-- start of RECORD SET --

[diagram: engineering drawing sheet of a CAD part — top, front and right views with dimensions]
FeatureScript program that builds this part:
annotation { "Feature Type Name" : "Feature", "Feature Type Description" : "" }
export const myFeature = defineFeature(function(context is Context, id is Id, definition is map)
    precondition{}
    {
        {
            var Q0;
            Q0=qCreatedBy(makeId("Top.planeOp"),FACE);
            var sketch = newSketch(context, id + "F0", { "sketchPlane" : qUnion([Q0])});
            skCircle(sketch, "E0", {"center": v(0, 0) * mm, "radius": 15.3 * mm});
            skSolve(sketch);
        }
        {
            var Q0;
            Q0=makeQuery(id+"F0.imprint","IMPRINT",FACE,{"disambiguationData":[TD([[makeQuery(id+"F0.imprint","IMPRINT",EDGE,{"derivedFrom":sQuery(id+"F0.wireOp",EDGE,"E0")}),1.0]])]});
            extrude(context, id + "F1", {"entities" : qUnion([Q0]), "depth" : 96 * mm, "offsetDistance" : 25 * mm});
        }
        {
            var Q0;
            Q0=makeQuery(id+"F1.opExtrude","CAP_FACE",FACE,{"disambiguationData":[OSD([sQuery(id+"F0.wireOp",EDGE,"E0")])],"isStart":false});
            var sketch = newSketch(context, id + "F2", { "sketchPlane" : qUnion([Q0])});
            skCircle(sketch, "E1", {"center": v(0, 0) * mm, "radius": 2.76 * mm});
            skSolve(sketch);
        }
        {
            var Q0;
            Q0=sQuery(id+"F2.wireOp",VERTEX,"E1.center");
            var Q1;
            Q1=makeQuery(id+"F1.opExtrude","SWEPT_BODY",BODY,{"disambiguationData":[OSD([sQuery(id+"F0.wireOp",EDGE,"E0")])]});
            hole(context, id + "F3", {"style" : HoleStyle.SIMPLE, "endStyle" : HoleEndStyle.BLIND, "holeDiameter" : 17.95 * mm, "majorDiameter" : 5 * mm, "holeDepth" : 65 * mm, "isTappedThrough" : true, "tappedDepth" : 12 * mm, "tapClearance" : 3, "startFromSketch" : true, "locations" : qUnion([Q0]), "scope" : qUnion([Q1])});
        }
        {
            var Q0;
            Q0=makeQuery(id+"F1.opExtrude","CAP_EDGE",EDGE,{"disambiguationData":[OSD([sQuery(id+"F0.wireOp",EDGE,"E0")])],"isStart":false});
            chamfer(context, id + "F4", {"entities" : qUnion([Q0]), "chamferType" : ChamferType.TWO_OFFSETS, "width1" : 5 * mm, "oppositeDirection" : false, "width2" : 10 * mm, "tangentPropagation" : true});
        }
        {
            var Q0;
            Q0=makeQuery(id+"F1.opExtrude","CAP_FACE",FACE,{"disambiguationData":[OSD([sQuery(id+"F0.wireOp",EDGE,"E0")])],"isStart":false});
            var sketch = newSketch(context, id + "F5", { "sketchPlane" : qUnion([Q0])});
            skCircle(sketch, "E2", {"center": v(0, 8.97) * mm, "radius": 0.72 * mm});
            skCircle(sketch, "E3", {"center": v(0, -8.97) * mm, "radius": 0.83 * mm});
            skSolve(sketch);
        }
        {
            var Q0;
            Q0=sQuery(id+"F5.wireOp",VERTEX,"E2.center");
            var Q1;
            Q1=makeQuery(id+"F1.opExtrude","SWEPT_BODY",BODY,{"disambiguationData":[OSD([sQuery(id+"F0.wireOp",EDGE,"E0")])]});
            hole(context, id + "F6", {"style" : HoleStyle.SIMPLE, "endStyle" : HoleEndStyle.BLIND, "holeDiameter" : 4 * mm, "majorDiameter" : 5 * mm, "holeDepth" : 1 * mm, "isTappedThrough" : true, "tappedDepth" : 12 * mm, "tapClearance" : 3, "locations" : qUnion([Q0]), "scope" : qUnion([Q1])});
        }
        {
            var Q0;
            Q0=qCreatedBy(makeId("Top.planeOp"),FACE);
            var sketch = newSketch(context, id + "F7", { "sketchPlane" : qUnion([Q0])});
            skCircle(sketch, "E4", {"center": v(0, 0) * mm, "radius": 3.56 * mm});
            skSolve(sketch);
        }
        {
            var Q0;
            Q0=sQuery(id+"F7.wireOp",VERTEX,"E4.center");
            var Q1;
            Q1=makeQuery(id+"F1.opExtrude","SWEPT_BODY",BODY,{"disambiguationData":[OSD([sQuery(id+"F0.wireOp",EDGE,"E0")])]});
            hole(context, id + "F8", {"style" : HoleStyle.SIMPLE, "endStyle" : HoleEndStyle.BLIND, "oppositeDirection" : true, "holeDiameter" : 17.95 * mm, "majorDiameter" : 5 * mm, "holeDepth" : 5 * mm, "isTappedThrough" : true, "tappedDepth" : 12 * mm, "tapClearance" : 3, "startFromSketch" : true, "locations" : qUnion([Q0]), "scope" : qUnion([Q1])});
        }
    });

-- end of RECORD SET --
-- start of RECORD SET --

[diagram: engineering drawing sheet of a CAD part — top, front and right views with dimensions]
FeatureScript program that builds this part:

-- end of RECORD SET --

_PROBLEM DESCRIPTION_: Select and copy every line of the items that contains the string "newSketch", treating uppercase and lowercase letters as distinct.

_TASK OUTPUT_:
            var sketch = newSketch(context, id + "F0", { "sketchPlane" : qUnion([Q0])});
            var sketch = newSketch(context, id + "F2", { "sketchPlane" : qUnion([Q0])});
            var sketch = newSketch(context, id + "F5", { "sketchPlane" : qUnion([Q0])});
            var sketch = newSketch(context, id + "F7", { "sketchPlane" : qUnion([Q0])});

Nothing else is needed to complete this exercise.